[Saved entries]
--- START ---

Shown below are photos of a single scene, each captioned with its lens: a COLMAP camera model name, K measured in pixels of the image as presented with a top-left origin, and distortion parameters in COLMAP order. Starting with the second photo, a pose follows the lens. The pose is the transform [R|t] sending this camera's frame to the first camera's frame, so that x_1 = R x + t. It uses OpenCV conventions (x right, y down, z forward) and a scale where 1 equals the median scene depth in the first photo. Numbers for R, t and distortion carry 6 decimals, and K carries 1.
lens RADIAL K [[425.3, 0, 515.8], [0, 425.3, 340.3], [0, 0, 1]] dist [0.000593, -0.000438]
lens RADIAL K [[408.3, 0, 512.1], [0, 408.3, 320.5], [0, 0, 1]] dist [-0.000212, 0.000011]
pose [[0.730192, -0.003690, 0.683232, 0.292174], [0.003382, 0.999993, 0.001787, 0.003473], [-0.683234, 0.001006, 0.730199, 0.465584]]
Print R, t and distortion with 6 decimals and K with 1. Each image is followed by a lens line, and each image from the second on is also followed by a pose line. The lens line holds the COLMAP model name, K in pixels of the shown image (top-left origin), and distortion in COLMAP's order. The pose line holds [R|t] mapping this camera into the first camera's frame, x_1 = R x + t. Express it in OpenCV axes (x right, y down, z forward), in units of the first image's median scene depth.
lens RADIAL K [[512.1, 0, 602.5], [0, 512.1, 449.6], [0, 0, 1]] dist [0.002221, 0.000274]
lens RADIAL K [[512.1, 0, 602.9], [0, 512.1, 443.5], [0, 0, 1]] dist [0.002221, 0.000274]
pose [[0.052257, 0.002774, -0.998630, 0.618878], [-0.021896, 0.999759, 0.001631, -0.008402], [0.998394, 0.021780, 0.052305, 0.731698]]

--- END ---
--- START ---

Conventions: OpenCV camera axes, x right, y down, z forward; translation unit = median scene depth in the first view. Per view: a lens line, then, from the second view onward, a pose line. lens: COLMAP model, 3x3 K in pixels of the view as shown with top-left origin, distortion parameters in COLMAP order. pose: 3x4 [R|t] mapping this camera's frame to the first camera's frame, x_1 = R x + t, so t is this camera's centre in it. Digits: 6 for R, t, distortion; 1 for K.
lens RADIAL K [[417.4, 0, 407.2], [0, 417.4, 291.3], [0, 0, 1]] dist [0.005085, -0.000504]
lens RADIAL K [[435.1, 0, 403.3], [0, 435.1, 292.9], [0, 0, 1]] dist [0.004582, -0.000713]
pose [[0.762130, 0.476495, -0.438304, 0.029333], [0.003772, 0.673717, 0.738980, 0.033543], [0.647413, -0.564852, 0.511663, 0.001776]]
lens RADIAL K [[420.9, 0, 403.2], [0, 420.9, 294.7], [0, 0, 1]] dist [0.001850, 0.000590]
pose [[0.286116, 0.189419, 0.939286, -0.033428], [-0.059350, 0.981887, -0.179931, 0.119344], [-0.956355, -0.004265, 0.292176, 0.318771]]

--- END ---

Copy out the lines of the records word for word, starting with the line that contains "Conventions: OpenCV camera" and going on through the line that contains "-0.004265, 0.292176, 0.318771]]".

Conventions: OpenCV camera axes, x right, y down, z forward; translation unit = median scene depth in the first view. Per view: a lens line, then, from the second view onward, a pose line. lens: COLMAP model, 3x3 K in pixels of the view as shown with top-left origin, distortion parameters in COLMAP order. pose: 3x4 [R|t] mapping this camera's frame to the first camera's frame, x_1 = R x + t, so t is this camera's centre in it. Digits: 6 for R, t, distortion; 1 for K.
lens RADIAL K [[417.4, 0, 407.2], [0, 417.4, 291.3], [0, 0, 1]] dist [0.005085, -0.000504]
lens RADIAL K [[435.1, 0, 403.3], [0, 435.1, 292.9], [0, 0, 1]] dist [0.004582, -0.000713]
pose [[0.762130, 0.476495, -0.438304, 0.029333], [0.003772, 0.673717, 0.738980, 0.033543], [0.647413, -0.564852, 0.511663, 0.001776]]
lens RADIAL K [[420.9, 0, 403.2], [0, 420.9, 294.7], [0, 0, 1]] dist [0.001850, 0.000590]
pose [[0.286116, 0.189419, 0.939286, -0.033428], [-0.059350, 0.981887, -0.179931, 0.119344], [-0.956355, -0.004265, 0.292176, 0.318771]]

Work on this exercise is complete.